The leadership fight in the Food and Allied Workers’ Union (Fawu) and the alleged purge of supporters of former general secretary Katishi Masemola has ended up back in the courts and at the Commission for Conciliation, Mediation and Arbitration (CCMA).

And, in a bizarre turn of events, two deputy general secretaries of the union, Mayoyo Mngomezulu and Moleko Phakedi, have fired each other, with both claiming that the other has violated the union’s constitution.

The infighting over control of the union, the second largest affiliate of the South African Federation of Trade Unions (Saftu), has been going on since before the breakaway federation’s launch in 2017. 

It has intensified ahead of its elective congress, which has to be held before the end of the year.

In September, the union fired Masemola for misconduct over a R19.2-million write-off at its investment wing, Basebenzi Investment Group. 

He was also charged internally over using an additional R20-million in union funds to pay the investment company’s rent and operating expenses.

Masemola had been involved in a lengthy factional battle with a rival grouping in the union led by its president, Atwell Nazo, and Mngomezulu, ahead of his dismissal. Masemola had served as a director and acting chief executive officer of Basebenzi between 2006 and December 2018, and had survived an earlier dismissal.

Several of Masemola’s supporters, including August Mbhele in KwaZulu-Natal and Mthunzi Madondo in the Eastern Cape, have also been dismissed by the union leadership. All three have taken their cases to the CCMA.

On Thursday, Phakedi, who was elected as deputy general secretary of Saftu at its inaugural congress in 2017, made an urgent application in the labour court to stop Fawu from removing him from its payroll and stripping him of powers as an office-bearer. 

An earlier dismissal of Phakedi was set aside by the labour court late last month, but Fawu then issued him with a fresh letter removing him from office.

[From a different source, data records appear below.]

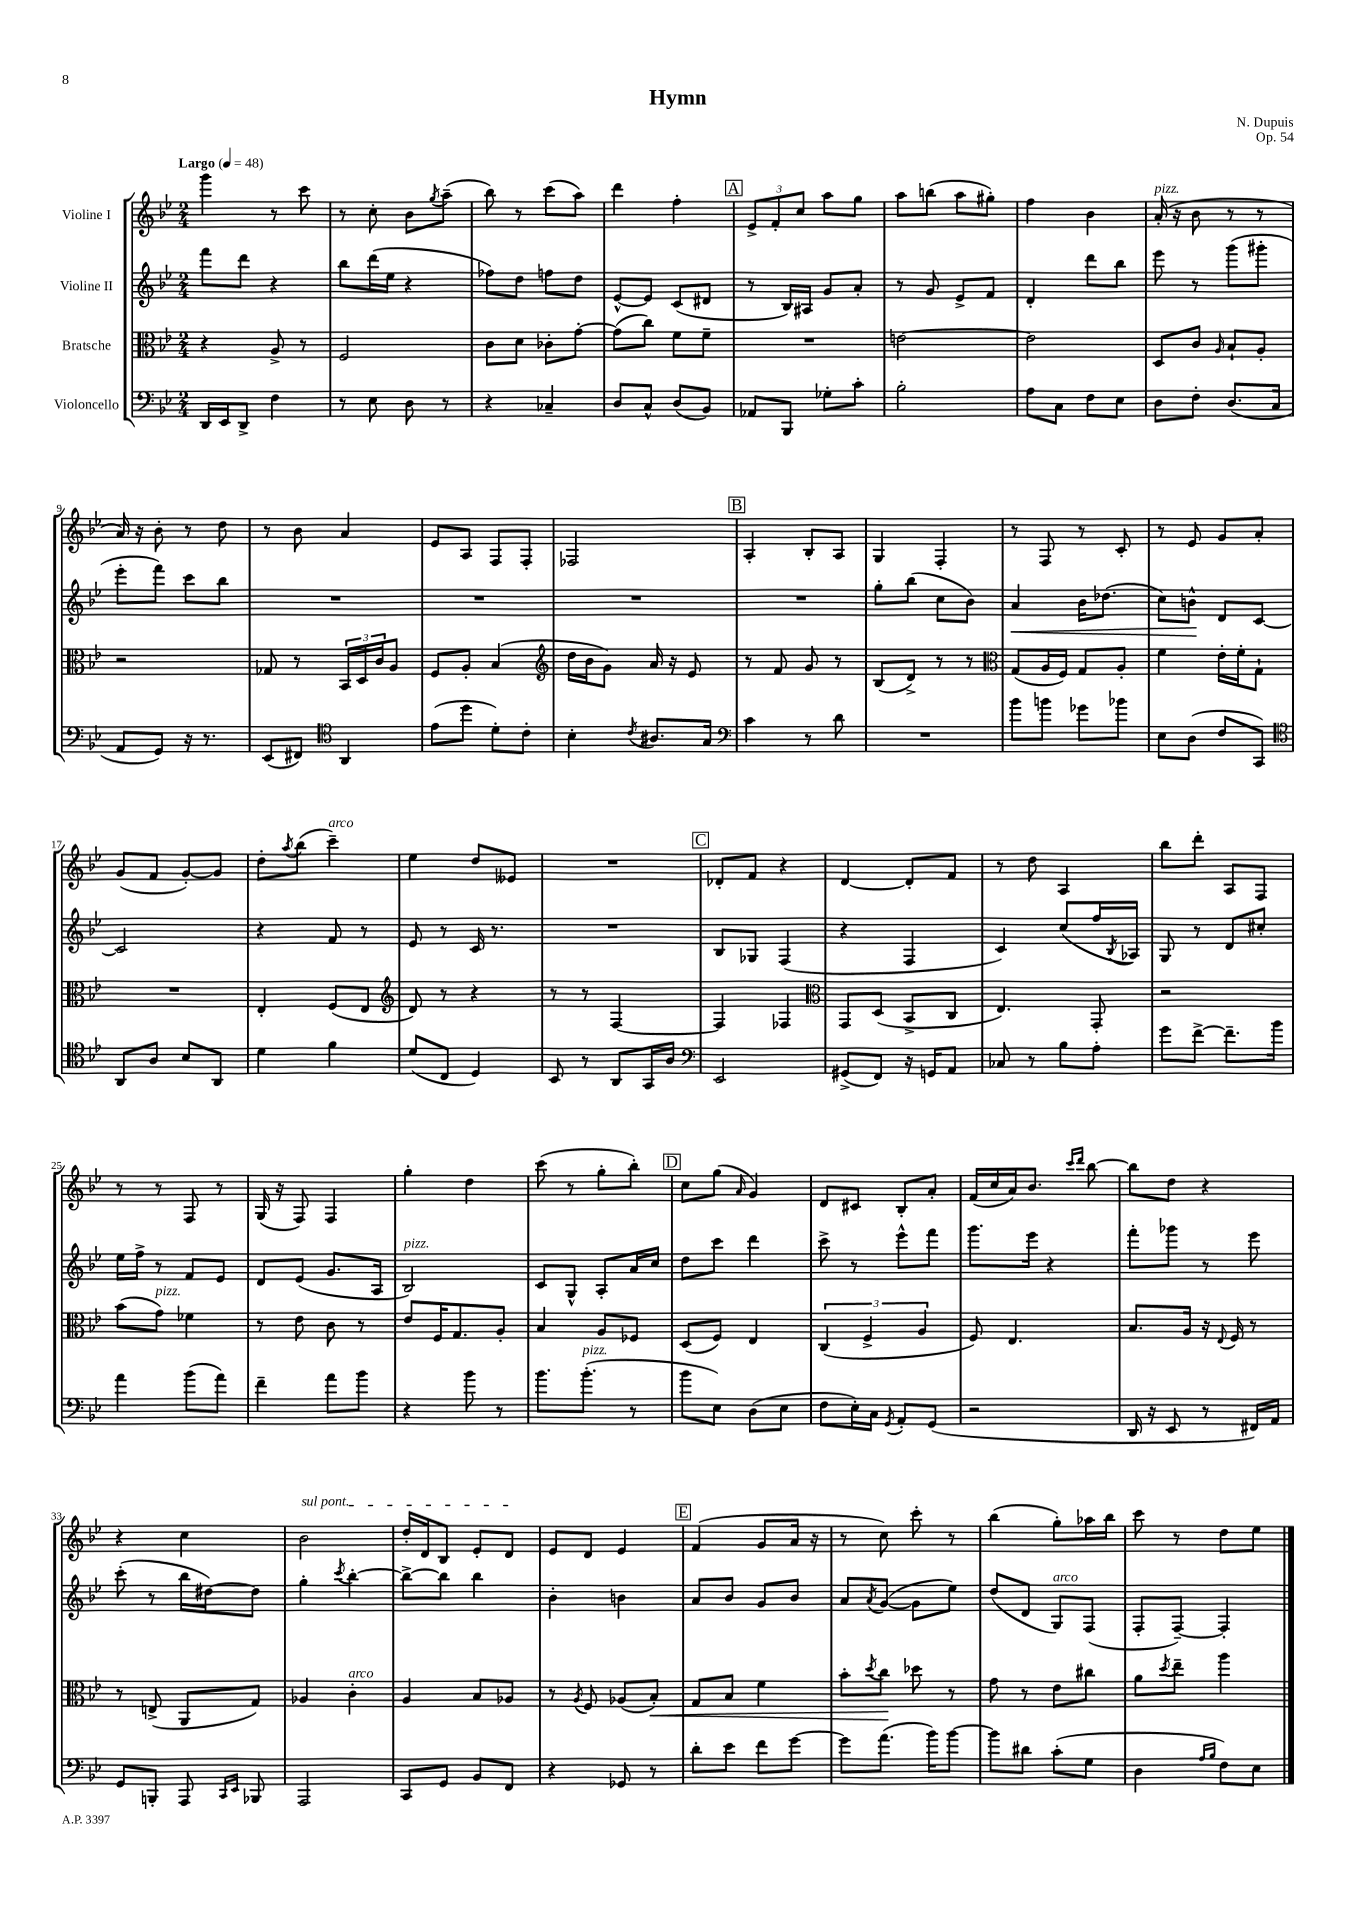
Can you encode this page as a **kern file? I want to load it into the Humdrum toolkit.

**kern	**kern	**kern	**kern
*staff4	*staff3	*staff2	*staff1
*clefF4	*clefC3	*clefG2	*clefG2
*k[b-e-]	*k[b-e-]	*k[b-e-]	*k[b-e-]
*M2/4	*M2/4	*M2/4	*M2/4
*MM48	*MM48	*MM48	*MM48
16DD	4r	8fff	4ggg
16EE-	.	.	.
8DD^	.	8ddd	.
4F	8A^	4r	8r
.	8r	.	8ccc
=	=	=	=
8r	2F	8bb-	8r
8E-	.	(16ddd	8cc'
.	.	16ee-	.
8D	.	4r	8b-
.	.	.	8qgg
8r	.	.	(8aa~
=	=	=	=
4r	8c	8ff-)	8bb-)
.	8d	8dd	8r
4C-~	8c-'	8ff	(8ccc
.	[8g'	8dd	8aa)
=	=	=	=
8D	(8g]	[8e-^^	4ddd
8C^^	8cc)	8e-]	.
(8D	8f	(8c	4ff'
8BB-)	8f~	8d#	.
=	=	=	=
8AA-	2r	8r	12e-^
.	.	.	12f'
8BBB-	.	16B-)	.
.	.	.	12cc
.	.	16A#	.
8G-'	.	8g	8aa
8c'	.	8a'	8gg
=	=	=	=
2B-'	[2e	8r	8aa
.	.	8g	(8bb
.	.	8e-^	8aa
.	.	8f	8gg#')
=	=	=	=
8A	2e]	4d'	4ff
8C	.	.	.
8F	.	8ddd	4b-
8E-	.	8bb-	.
=	=	=	=
8D	8D	8eee-	(16a'
.	.	.	16r
8F'	8c	8r	8b-
.	16qqA	.	.
(8.D	8B-`	(8ggg	8r
.	8A'	8ggg#'	8r
16C	.	.	.
=	=	=	=
8AA	2r	8eee-'	16a)
.	.	.	16r
8GG)	.	8fff)	8b-'
16r	.	8ccc	8r
8.r	.	.	.
.	.	8bb-	8dd
=	=	=	=
(8EE-	8G-	2r	8r
8FF#)	8r	.	8b-
*clefC4	*	*	*
4AA	24BB-	.	4a
.	24D	.	.
.	24c	.	.
.	8A	.	.
=	=	=	=
(8e-	8F	2r	8e-
8dd	8A'	.	8A
8d')	(4B-	.	8F
8c'	.	.	8F'
=	=	=	=
*	*clefG2	*	*
4B-'	16dd	2r	2F-
.	16b-	.	.
.	8g)	.	.
8qc	.	.	.
8.A#	16a	.	.
.	16r	.	.
.	8e-	.	.
16G	.	.	.
=	=	=	=
*clefF4	*	*	*
4c	8r	2r	4A'
.	8f	.	.
8r	8g	.	8B-'
8d	8r	.	8A
=	=	=	=
2r	(8B-	8gg'	4G
.	8d^)	(8bb-	.
.	8r	8cc	4F'
.	8r	8b-)	.
=	=	=	=
*	*clefC3	*	*
8b-	(8G	4a	8r
8b	16A	.	8F
.	16F)	.	.
8g-	8G	16b-	8r
.	.	(8.dd-	.
8b-	8A'	.	8c'
=	=	=	=
8E-	4f	8cc)	8r
(8D	.	8b^^	8e-
8F	16e-'	8d	8g
.	16f'	.	.
8CC)	8G`	[8c	8a'
=	=	=	=
*clefC4	*	*	*
8AA	2r	2c]	(8g
8A	.	.	8f
8B-	.	.	[8g')
8AA	.	.	8g]
=	=	=	=
4d	4E-'	4r	8dd'
.	.	.	8qaa
.	.	.	(8bb-
4f	(8F	8f	4ccc~)
.	8E-	8r	.
=	=	=	=
*	*clefG2	*	*
(8d	8d)	8e-	4ee-
8C	8r	8r	.
4D)	4r	16c	8dd
.	.	8.r	.
.	.	.	8e--
=	=	=	=
8BB-	8r	2r	2r
8r	8r	.	.
8AA	[4F	.	.
16GG	.	.	.
16A	.	.	.
=	=	=	=
*clefF4	*	*	*
2EE-	4F]	8B-	8d-'
.	.	8G-	8f
.	4F-	(4F	4r
=	=	=	=
*	*clefC3	*	*
(8GG#^	8GG	4r	[4d
8FF)	(8D	.	.
16r	8BB-^	4F	8d']
16GG	.	.	.
8AA	8C	.	8f
=	=	=	=
8C-	4.E-)	4c)	8r
8r	.	.	8dd
8B-	.	(8cc	4A
8A'	8GG'	16ff	.
.	.	8qB-	.
.	.	16A-)	.
=	=	=	=
8g	2r	8G	8bb-
[8f^	.	8r	8ddd'
8.f~]	.	8d	8A
.	.	8cc#'	8F
16b-	.	.	.
=	=	=	=
4a	(8b-	16ee-	8r
.	.	16ff^	.
.	8g)	8r	8r
(8b-	4f-	8f	8F
8a)	.	8e-	8r
=	=	=	=
4f~	8r	8d	(16G
.	.	.	16r
.	8e-	(8e-	8F)
8a	8c	8.g	4F
8b-	8r	.	.
.	.	16A	.
=	=	=	=
4r	8e-	2B-)	4gg'
.	16F	.	.
.	8.G	.	.
8b-	.	.	4dd
8r	8A'	.	.
=	=	=	=
8.b-	4B-	8c	(8ccc
.	.	8G^^	8r
(8.b-'	.	.	.
.	8A	8A'	8gg'
8r	8F-	16a	8bb-')
.	.	16cc	.
=	=	=	=
8b-	(8D	8dd	8cc
8E-)	8F)	8ccc	(8gg
.	.	.	16qqa
(8D	4E-	4ddd	4g)
8E-	.	.	.
=	=	=	=
8F	(6C	8ccc^	8d
16E-')	.	8r	8c#
.	6F^	.	.
16C	.	.	.
8qGG	.	.	.
8AA'	.	8eee-^^	8B-'
.	6A	.	.
(8GG	.	8fff	8a'
=	=	=	=
2r	8F)	8.ggg	(16f
.	.	.	16cc
.	4.E-	.	16a)
.	.	16eee-	8.b-
.	.	4r	.
.	.	.	16qqccc
.	.	.	16qqddd
.	.	.	[8bb-
=	=	=	=
16DD	8.B-	8fff'	8bb-]
16r	.	.	.
8EE-	.	8ggg-	8dd
.	16A	.	.
8r	16r	8r	4r
.	8qqE-	.	.
.	16F	.	.
16FF#)	8r	8eee-	.
16AA	.	.	.
=	=	=	=
8GG	8r	(8ccc'	4r
8BBB'	(8E^	8r	.
8AAA	8AA	16bb-	4cc
.	.	[16dd#)	.
16qqCC	.	.	.
16qqEE-	.	.	.
8BBB-	8G)	8dd#]	.
=	=	=	=
2AAA	4A-	4gg'	2b-
.	.	8qccc	.
.	4c'	[4bb-'	.
=	=	=	=
8CC	4A	8bb-^_	16dd'
.	.	.	16d
8GG	.	8bb-]	8B-
8BB-	8B-	4bb-	8e-'
8FF	8A-	.	8d
=	=	=	=
4r	8r	4b-'	8e-
.	8qA	.	.
.	8F	.	8d
8GG-	(8A-	4b	4e-
8r	8B-')	.	.
=	=	=	=
8d'	8G	8a	(4f
8e-	8B-	8b-	.
8f	4f	8g	8g
[8g	.	8b-	16a
.	.	.	16r
=	=	=	=
8g]	8b-'	8a	8r
.	8qdd	8qa	.
(8.a	8cc	([8g	8cc)
.	8dd-	8g]	8ccc'
16b-)	.	.	.
[8b-	8r	8ee-)	8r
=	=	=	=
8b-]	8g	(8dd	(4bb-
8d#	8r	8d	.
(8c'	8e-	8G)	8gg')
8G	8cc#	(8F	16aa-
.	.	.	16bb-
=	=	=	=
4D	8a	8F'	8ccc
.	8qdd	.	.
.	8ee-~	[8F~)	8r
16qqA	.	.	.
16qqB-	.	.	.
8F)	4aa	4F']	8dd
8E-	.	.	8ee-
==	==	==	==
*-	*-	*-	*-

Mngomezulu said they had gone back to court to interdict Phakedi from doing Fawu work and receiving a salary from the union.

Saftu, he said, had undertaken to pay Phakedi’s salary from October 2019 in terms of an agreement between the national office-bearers of the union and the federation. 

“When Saftu was founded there was an issue about paying salaries as it was a new federation,”  Mngomezulu said. “Fawu undertook to fund the salary of the deputy general secretary, who was elected, as he came from Fawu, until Saftu was in a position to do so. Numsa (the National Union of Metalworkers of South Africa) did the same. The deputy general secretary appears to have his own agenda and has refused to allow the agreement to be implemented.’’ 

Last month, Phakedi in turn fired Mngomezulu, claiming that he was guilty of “gross insubordination” for ordering the union’s payroll department not to pay him his salary from October 2019.

In a letter of dismissal to his rival, Phakedi said Mngomezulu had “interfered’’ with his ability to carry out his duties as deputy general secretary. 

He said Mngomezulu had not been elected as deputy general secretary and was himself “misrepresenting’’ the union by claiming he was deputy secretary general, as he was a regional official of the Free State and the Northern Cape who was a temporary employee at Fawu’s head office.

Mngomezulu dismissed Phakedi’s claims, saying he was no longer a Fawu official.

Mngomezulu said Fawu’s national executive committee (NEC) would set a date for its national congress when it met later this month. 

He confirmed that Masemola, Madondo and Mbhele had taken the union to the CCMA over their dismissals.

Mngomezulu said the NEC had appointed Werksmans Attorneys to probe what went wrong in Basebenzi, and that the union would decide on what action to take thereafter.

Masemola’s challenge to his dismissal will be heard at the CCMA on April 14, with a pre-arbitration conference taking place in the next week or so.

“I am not accepting the dismissal. I hope to clear my name and cleanse my reputation, and return to the post. I will then resign and hand over the reins to a younger generation,” he said.

Masemola said he and his supporters were being purged as part of a “factional’’ issue and that the dispute was over leadership, and not ideological differences over whether or not to return to the Cosatu union federation.

Last year, the union narrowly avoided being deregistered by the labour department over its failure to submit financial statements for several years.

However, Mngomezulu said the union was now up to date with its commitments to the department and was stabilising, having held several successful provincial congresses in preparation for national congress.